Após anos em tramitação e diversas alterações no texto, aproxima-se de entrar em vigor o Novo Código de Processo Civil. Os operadores do direito devem se preparar para alterações substanciais desde os aspectos mais comezinhos da prática jurídica, como a contagem de prazos, até institutos importantes como as tutelas antecipada e cautelar.
Atendendo a reivindicações dos advogados, os prazos processuais, em geral, passaram a ser contados sem a inclusão de finais de semana – o que evita, por exemplo, a conhecida situação em que uma publicação realizada em uma quinta-feira deve ser atendida na segunda, com dois dias que deveriam ser de descanso “comendo” parte substancial do prazo.
Há alterações interessantes, também, quanto à sistemática recursal, que foi simplificada.

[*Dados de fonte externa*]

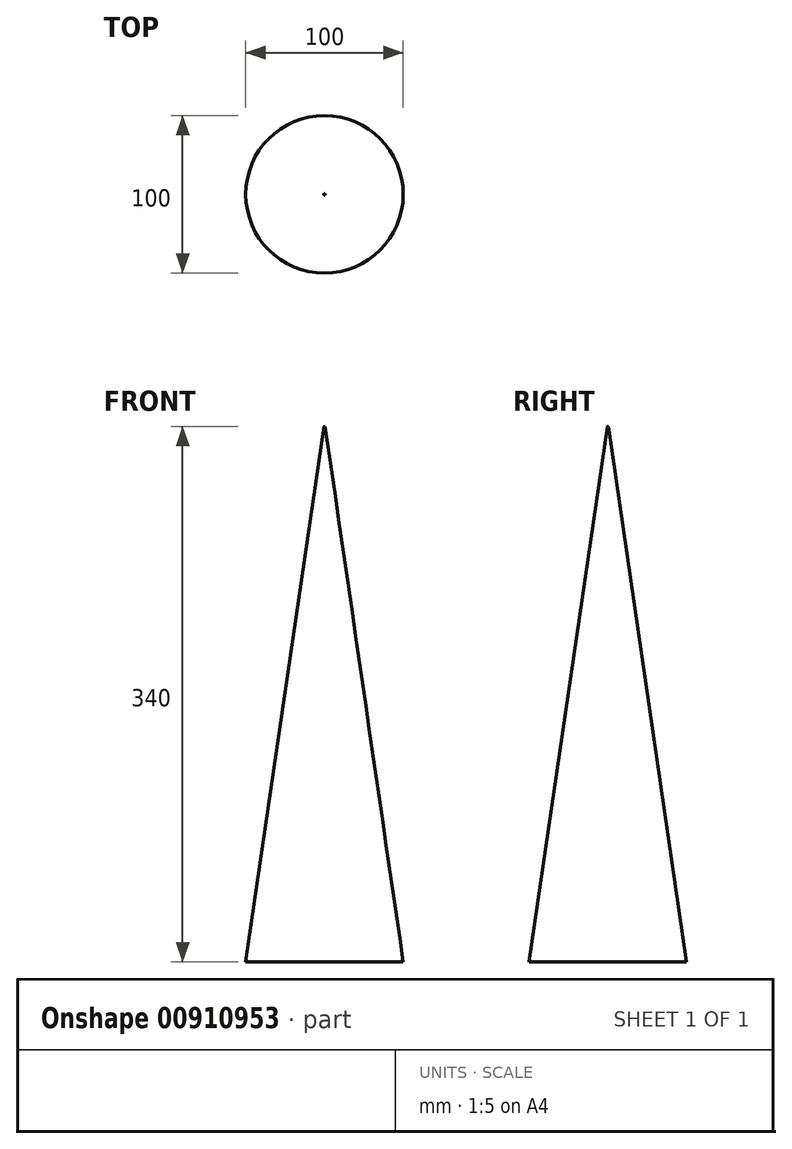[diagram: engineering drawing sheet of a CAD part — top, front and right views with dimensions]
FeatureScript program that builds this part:
annotation { "Feature Type Name" : "Feature", "Feature Type Description" : "" }
export const myFeature = defineFeature(function(context is Context, id is Id, definition is map)
    precondition{}
    {
        {
            var Q0;
            Q0=qCreatedBy(makeId("Top.planeOp"),FACE);
            var sketch = newSketch(context, id + "F0", { "sketchPlane" : qUnion([Q0])});
            skCircle(sketch, "E0", {"center": v(0, 0) * mm, "radius": 50 * mm});
            skSolve(sketch);
        }
        {
            var Q0;
            Q0=makeQuery(id+"F0.imprint","IMPRINT",FACE,{"disambiguationData":[TD([[makeQuery(id+"F0.imprint","IMPRINT",EDGE,{"derivedFrom":sQuery(id+"F0.wireOp",EDGE,"E0")}),1.0]])]});
            extrude(context, id + "F1", {"entities" : qUnion([Q0]), "depth" : 340 * mm, "offsetDistance" : 25 * mm, "hasDraft" : true, "draftAngle" : 8.3 * degree, "draftPullDirection" : true});
        }
    });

Dentro do espírito do Novo Código – que é de priorizar a celeridade, efetividade e economia, conforme se vê das suas disposições preliminares – os prazos para interposição de todos os recursos admitidos pelo Novo Código foram unificados e são de 15 (quinze) dias, exceção única feita aos embargos de declaração, cujo prazo permanece de 5 (cinco) dias.
O agravo retido, cuja utilidade já vinha sendo questionada pela doutrina, deixa de existir, e o Novo Código prevê um rol de matérias sobres as quais as decisões agraváveis deverão versar. Um detalhe interessante é que a inexistência de peças obrigatórias no processo originário pode ser declarada pelo advogado subscritor do recurso, evitando, assim, situações em que, mesmo diante de óbvia ausência de documento obrigatório (ausência de procuração da parte adversa por ainda não ter sido realizada a citação, por exemplo), o agravo de instrumento acabava não sendo conhecido.